··· SUPPLIED MATERIAL
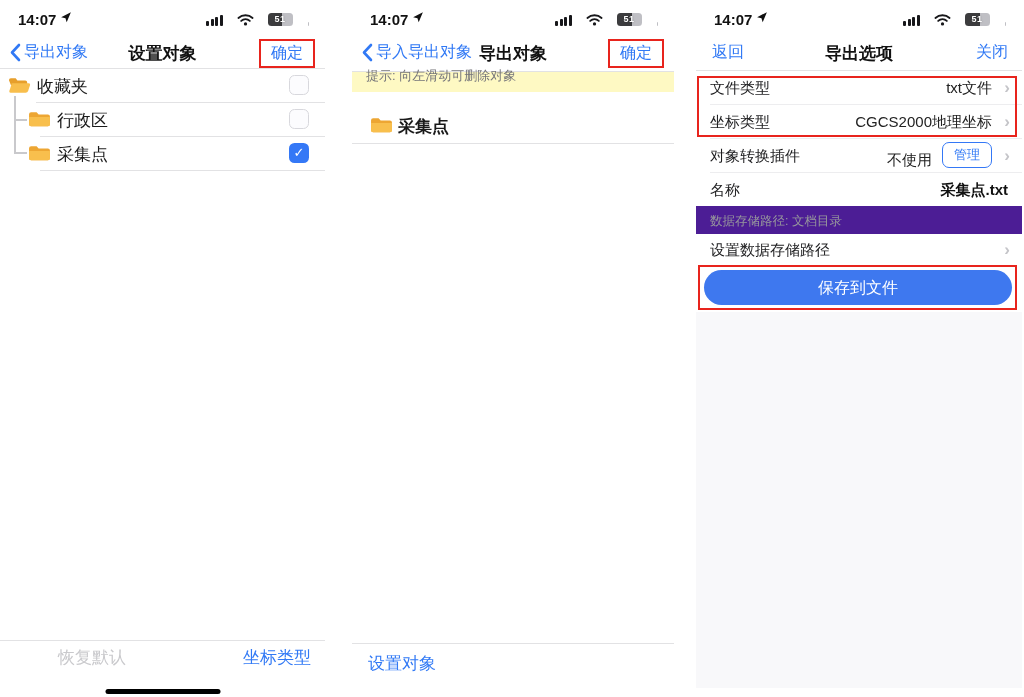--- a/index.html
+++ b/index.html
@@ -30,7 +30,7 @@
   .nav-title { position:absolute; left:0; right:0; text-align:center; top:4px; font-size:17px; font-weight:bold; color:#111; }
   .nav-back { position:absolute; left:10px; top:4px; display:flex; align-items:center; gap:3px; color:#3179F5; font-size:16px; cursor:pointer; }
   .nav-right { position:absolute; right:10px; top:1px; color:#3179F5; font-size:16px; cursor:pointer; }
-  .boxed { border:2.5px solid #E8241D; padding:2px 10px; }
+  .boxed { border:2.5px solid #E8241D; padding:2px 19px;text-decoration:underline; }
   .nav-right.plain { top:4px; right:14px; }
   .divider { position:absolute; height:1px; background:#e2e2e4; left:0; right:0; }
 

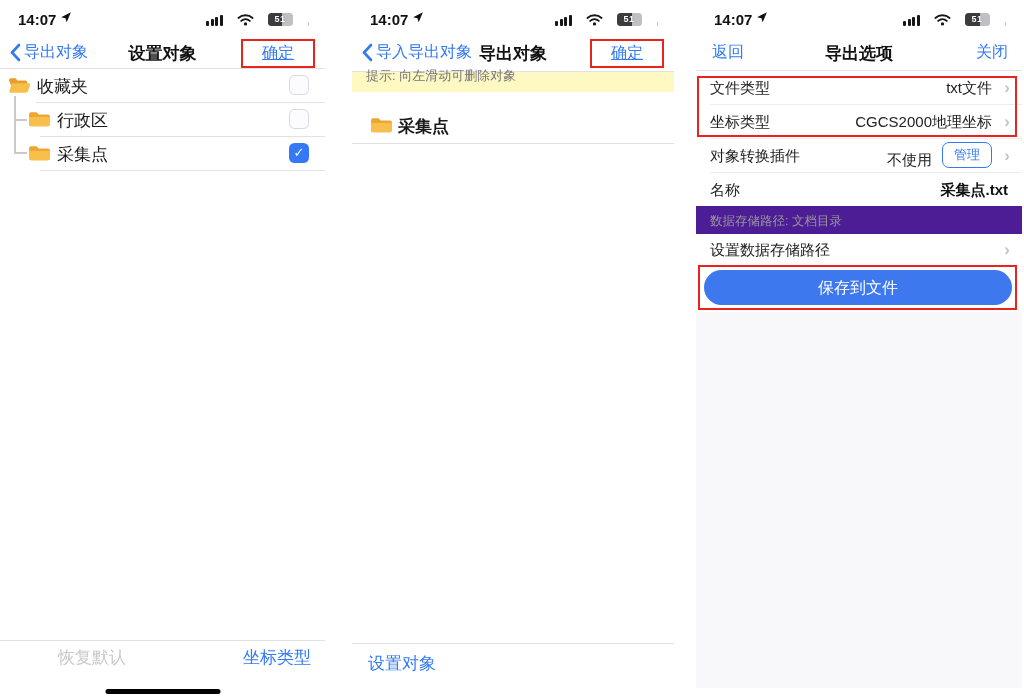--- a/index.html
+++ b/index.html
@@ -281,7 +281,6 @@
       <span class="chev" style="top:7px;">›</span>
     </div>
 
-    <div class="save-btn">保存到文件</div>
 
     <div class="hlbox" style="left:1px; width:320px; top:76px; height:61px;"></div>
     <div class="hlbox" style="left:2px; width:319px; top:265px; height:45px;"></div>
······
··· SUPPLIED MATERIAL
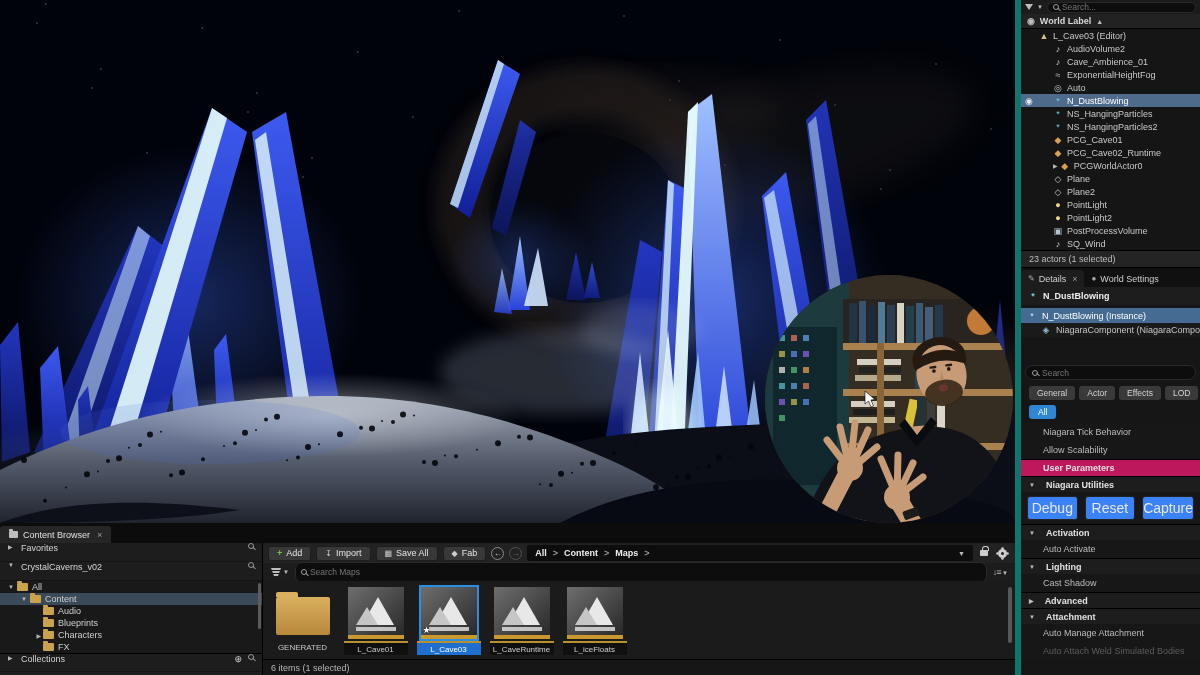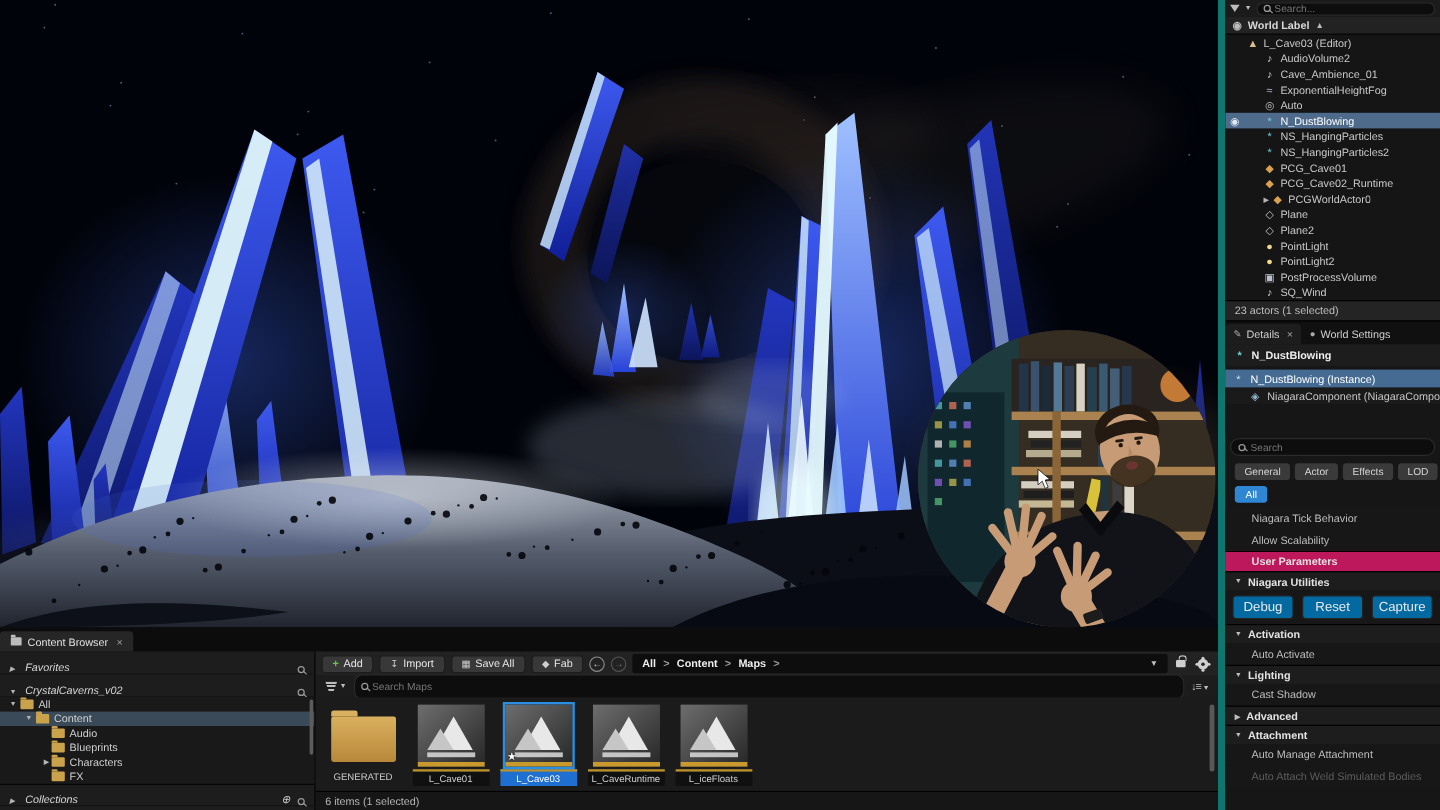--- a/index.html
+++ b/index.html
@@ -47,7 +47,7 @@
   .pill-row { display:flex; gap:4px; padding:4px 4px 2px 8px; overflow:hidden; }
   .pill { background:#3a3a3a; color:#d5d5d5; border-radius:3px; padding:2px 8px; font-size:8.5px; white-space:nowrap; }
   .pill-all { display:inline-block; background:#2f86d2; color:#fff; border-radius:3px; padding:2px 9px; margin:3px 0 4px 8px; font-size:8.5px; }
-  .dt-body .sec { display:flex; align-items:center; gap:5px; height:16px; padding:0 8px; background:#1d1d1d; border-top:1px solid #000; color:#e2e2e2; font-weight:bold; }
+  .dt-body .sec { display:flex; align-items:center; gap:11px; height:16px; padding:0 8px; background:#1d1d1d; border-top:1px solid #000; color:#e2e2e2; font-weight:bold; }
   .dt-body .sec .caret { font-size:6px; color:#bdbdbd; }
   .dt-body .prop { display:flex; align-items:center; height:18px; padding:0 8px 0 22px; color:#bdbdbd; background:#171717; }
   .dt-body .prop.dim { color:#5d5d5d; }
······
··· SUPPLIED MATERIAL
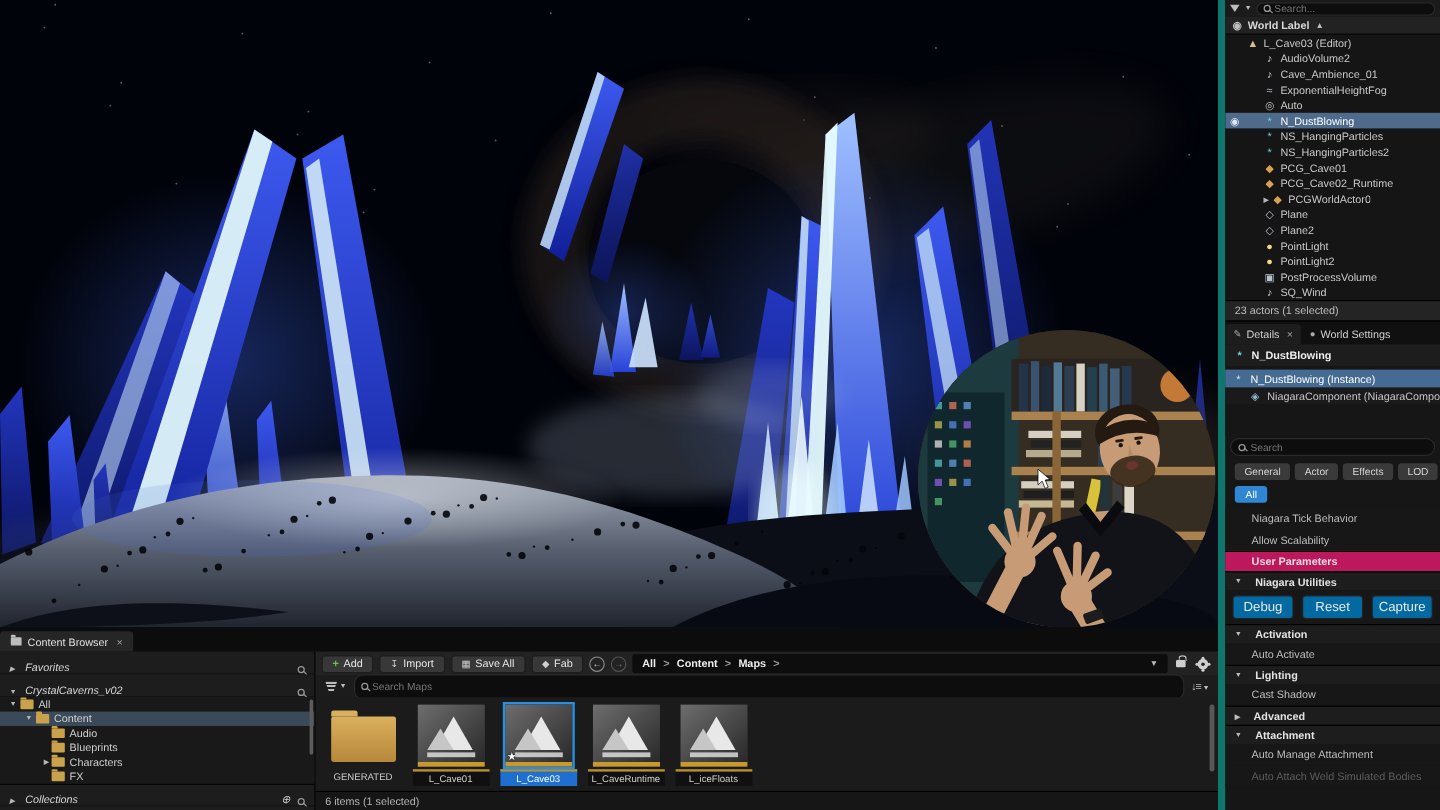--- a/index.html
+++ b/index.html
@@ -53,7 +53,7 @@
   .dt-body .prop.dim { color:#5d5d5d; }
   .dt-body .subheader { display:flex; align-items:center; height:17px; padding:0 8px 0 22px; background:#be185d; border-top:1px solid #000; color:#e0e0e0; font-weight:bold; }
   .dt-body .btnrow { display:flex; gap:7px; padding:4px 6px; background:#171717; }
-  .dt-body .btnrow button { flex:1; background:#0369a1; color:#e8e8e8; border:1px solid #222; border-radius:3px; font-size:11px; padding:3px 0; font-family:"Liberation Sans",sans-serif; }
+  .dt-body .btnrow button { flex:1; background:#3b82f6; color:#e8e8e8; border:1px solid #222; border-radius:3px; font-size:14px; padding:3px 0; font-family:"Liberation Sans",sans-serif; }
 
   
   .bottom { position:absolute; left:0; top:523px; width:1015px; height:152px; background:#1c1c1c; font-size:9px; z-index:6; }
······
▶ _WORK TO BE COMPLETED_:
Whatever else the listing above holds, retype exactly only the lines from the one containing "-53,7 +53,7 @@" to the one containing "flex:1; background:#0369a1; color:#e8e8e8;", both ends kept.

▶ _SOLUTION_:
@@ -53,7 +53,7 @@
   .dt-body .prop.dim { color:#5d5d5d; }
   .dt-body .subheader { display:flex; align-items:center; height:17px; padding:0 8px 0 22px; background:#be185d; border-top:1px solid #000; color:#e0e0e0; font-weight:bold; }
   .dt-body .btnrow { display:flex; gap:7px; padding:4px 6px; background:#171717; }
-  .dt-body .btnrow button { flex:1; background:#0369a1; color:#e8e8e8; border:1px solid #222; border-radius:3px; font-size:11px; padding:3px 0; font-family:"Liberation Sans",sans-serif; }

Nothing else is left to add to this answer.